Qual o conhecimento que melhor revela o que é a realidade? É o conhecimento filosófico.

No conhecimento filosófico o pensamento ensaia uma radical compreensão da realidade. Pensar é pois filosofar. Filosofar não é ir para além, fora do real vivido. É um aproximar-se para mais perto do que se vive, é ir a sua raiz, é descobrir que aí lateja o espetáculo   do ser. Filosofar é criar um mundo diferente, não fora, mas no concreto mundo de agora, desvelando-o precisamente como diferente, revelando-o no vigor latente, esquecido às vezes na faina da vida.

O filósofo ambiciona colocar-se no centro do círculo da existência. De lá percebe como na circunferência as coisas se relacionam numa eterna perseguição de sim e de não, de verdadeiro e de falso, de bem e de mal, de autêntico e de inautêntico, que é o que constitui o mundo em que vivemos. Mas quem está no ponto-morto do círculo pode em princípio compreender todos os movimentos de negação e afirmação em sua correta interdependência, numa superior correspondência significativa.

Pensar ou sopesar nessa profundidade a estranha realidade que nos envolve é intenção da obra que o leitor está lendo. A cada passo é convidado a atingir esse alvo.

O alvo, porém, que o pensamento atingir, é apenas ponto de referência para um caminhar ulterior. O filósofo permanece sempre qual viandante no deserto que vê o invisível na representação de uma miragem. A miragem da representação não é ainda a verdade da realidade. Mas ela, a realidade, aí está anunciada, aí se proclama vigorosa, cativando os passos do caminhante.

«Todo o homem que for dotado de espírito filosófico há de ter o pressentimento de que, atrás da realidade em que existimos e vivemos, se esconde outra muito diferente, e que, por consequência, a primeira não passa de uma aparição da segunda» (Nietzsche  , F., Origem da Tragédia, Trad. de A. Ribeiro, Lisboa 1972, p. 37).

Quando a realidade começa a desocultar-se, o pensamento que a recolher no seu desvelamento por certo soçobra, incapaz de dizê-la. O espetáculo é tão extraordinário e envolvente! Nasce daí não tanto um falar, mas um calar, não tanto um dizer, mas um silenciar, não tanto um saber, mas uma amizade com a realidade.

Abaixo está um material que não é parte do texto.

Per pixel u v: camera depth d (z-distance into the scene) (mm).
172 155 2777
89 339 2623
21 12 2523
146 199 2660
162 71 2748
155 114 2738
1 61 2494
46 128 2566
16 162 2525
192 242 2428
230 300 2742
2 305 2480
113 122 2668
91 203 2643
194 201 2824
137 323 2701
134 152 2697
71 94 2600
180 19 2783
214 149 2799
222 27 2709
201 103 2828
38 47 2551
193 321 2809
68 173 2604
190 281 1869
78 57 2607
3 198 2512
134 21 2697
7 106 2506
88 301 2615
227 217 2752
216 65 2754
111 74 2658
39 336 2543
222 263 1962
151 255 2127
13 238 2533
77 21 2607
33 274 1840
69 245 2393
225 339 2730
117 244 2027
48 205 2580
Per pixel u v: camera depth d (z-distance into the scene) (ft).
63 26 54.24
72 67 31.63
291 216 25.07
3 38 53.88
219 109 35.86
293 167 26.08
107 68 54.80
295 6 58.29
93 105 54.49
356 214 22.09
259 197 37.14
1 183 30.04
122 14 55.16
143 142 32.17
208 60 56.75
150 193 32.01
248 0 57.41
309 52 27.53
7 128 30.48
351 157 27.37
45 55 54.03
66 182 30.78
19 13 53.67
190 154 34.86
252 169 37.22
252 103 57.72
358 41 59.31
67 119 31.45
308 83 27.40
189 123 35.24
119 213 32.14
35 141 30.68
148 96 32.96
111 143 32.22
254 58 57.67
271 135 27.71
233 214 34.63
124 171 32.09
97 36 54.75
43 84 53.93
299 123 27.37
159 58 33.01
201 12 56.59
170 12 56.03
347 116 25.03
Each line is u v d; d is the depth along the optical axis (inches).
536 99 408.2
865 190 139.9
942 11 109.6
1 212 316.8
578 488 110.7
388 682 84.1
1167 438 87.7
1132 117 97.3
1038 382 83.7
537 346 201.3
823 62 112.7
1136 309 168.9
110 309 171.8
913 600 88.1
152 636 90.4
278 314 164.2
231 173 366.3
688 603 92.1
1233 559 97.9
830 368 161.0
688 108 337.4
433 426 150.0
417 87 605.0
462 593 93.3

Convocar o homem ao pensamento é convidá-lo à amizade com o ser, é evocar seu Destino, é instituir um espaço onde todos os seres racionais e irracionais são vistos na verdade de sua interioridade e acolhidos na justiça de seu ser, que transcendem as ideologias que dividem e os sistemas que separam.

Mais do que através de uma definição pré-formulada, é no ato mesmo de filosofar que se apreende o que é a filosofia. É no ato de andar que sabemos o que seja andar. É no ato de filosofar que sabemos o que seja filosofar. «A filosofia não é uma doutrina, mas uma atividade» (Wittgenstein  , L., Tractatus logico-philosophicus, 4.112).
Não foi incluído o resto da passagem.